### Extrait du document
----
M. Simon Sutour a salué la qualité du travail du rapporteur et s'est réjoui en particulier que ses propositions marquent clairement la compétence du législateur pour transposer la décision-cadre et préconisent une durée totale de conservation des données de six ans au lieu des treize envisagés par la proposition de décision-cadre.

Toutefois, il a précisé que, à la différence du rapporteur qui semblait approuver le principe d'un PNR européen, la proposition de résolution se bornait à en prendre acte.

Il a souhaité que le Sénat adopte une résolution ambitieuse, conscient que le processus européen de négociation à vingt-sept conduirait nécessairement à certains compromis.

Notant que certaines commissions nommaient rapporteur un sénateur qui avait déjà rapporté le même texte, au nom de la commission des affaires européennes, alors que d'autres privilégiaient un examen par un autre sénateur, il a appelé de ses voeux une harmonisation des pratiques sur ce point.
----
### Données répertoriées
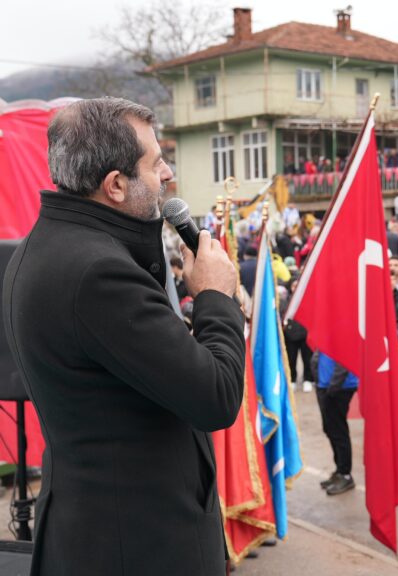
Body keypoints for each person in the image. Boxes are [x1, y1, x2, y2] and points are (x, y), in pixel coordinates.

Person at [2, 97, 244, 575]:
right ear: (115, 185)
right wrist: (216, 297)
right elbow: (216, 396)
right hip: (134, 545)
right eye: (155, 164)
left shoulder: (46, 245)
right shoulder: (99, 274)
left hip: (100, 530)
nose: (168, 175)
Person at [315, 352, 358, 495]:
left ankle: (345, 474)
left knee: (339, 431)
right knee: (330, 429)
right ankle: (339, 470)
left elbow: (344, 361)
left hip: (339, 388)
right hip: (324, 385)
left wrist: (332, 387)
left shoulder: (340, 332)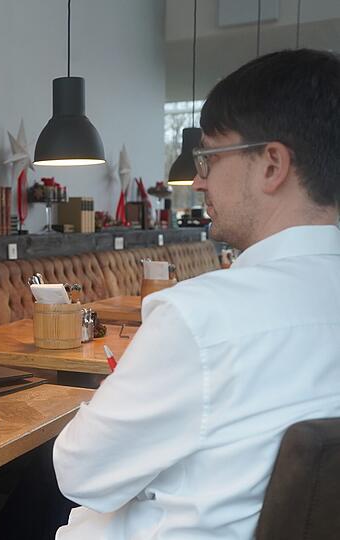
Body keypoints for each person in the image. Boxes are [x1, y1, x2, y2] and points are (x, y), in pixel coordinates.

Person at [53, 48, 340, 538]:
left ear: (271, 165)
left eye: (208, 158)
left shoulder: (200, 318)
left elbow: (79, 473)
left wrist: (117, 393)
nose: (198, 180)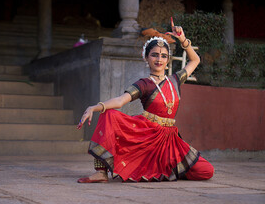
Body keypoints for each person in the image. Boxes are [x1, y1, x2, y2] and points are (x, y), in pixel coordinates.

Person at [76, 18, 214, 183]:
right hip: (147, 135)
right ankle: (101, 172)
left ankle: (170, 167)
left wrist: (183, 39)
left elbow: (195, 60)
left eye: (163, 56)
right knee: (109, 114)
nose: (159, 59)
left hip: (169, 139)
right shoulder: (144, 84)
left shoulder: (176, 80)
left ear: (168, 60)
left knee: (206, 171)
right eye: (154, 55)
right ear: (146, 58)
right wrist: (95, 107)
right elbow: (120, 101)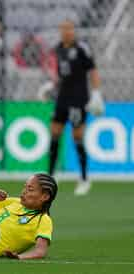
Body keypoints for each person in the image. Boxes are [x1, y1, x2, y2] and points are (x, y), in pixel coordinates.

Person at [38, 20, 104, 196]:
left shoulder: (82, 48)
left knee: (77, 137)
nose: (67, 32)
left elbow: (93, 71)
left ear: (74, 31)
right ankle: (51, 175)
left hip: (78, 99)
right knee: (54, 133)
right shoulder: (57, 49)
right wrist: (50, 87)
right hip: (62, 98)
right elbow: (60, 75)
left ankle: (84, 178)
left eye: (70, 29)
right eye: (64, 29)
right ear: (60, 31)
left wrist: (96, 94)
----
### Consigne
Prolongez, s'il vous plaît, le compte rendu du débat au Sénat sur le PNR européen en reprenant après sa dernière phrase.

### Zone de réponse
M. Jean-Jacques Hyest, président, a souligné l'intérêt de désigner, comme le pratique la commission des lois pour les propositions de résolution européenne comme pour les propositions de loi, un rapporteur différent de l'auteur afin d'apporter un double regard à l'examen de ces textes. Toutefois, il a jugé que cette bonne pratique ne devrait pas être érigée en règle et qu'il était préférable de ménager une souplesse.

M. François Zocchetto a approuvé le projet de PNR européen, susceptible selon lui de renforcer la lutte contre le terrorisme tout en apportant des garanties pour les personnes au regard des pratiques actuelles. Il s'est également félicité que le rapporteur ait, d'une part, proposé d'exclure les données sensibles de la liste des données PNR transmises, d'autre part, affirmé la compétence du législateur en matière de transposition de la décision-cadre.

Il a demandé si la proposition de décision-cadre ne visait que la transmission des données PNR des vols internationaux.

M. Yves Détraigne, rapporteur, a confirmé que la proposition initiale proscrit l'utilisation des données PNR des vols intracommunautaires.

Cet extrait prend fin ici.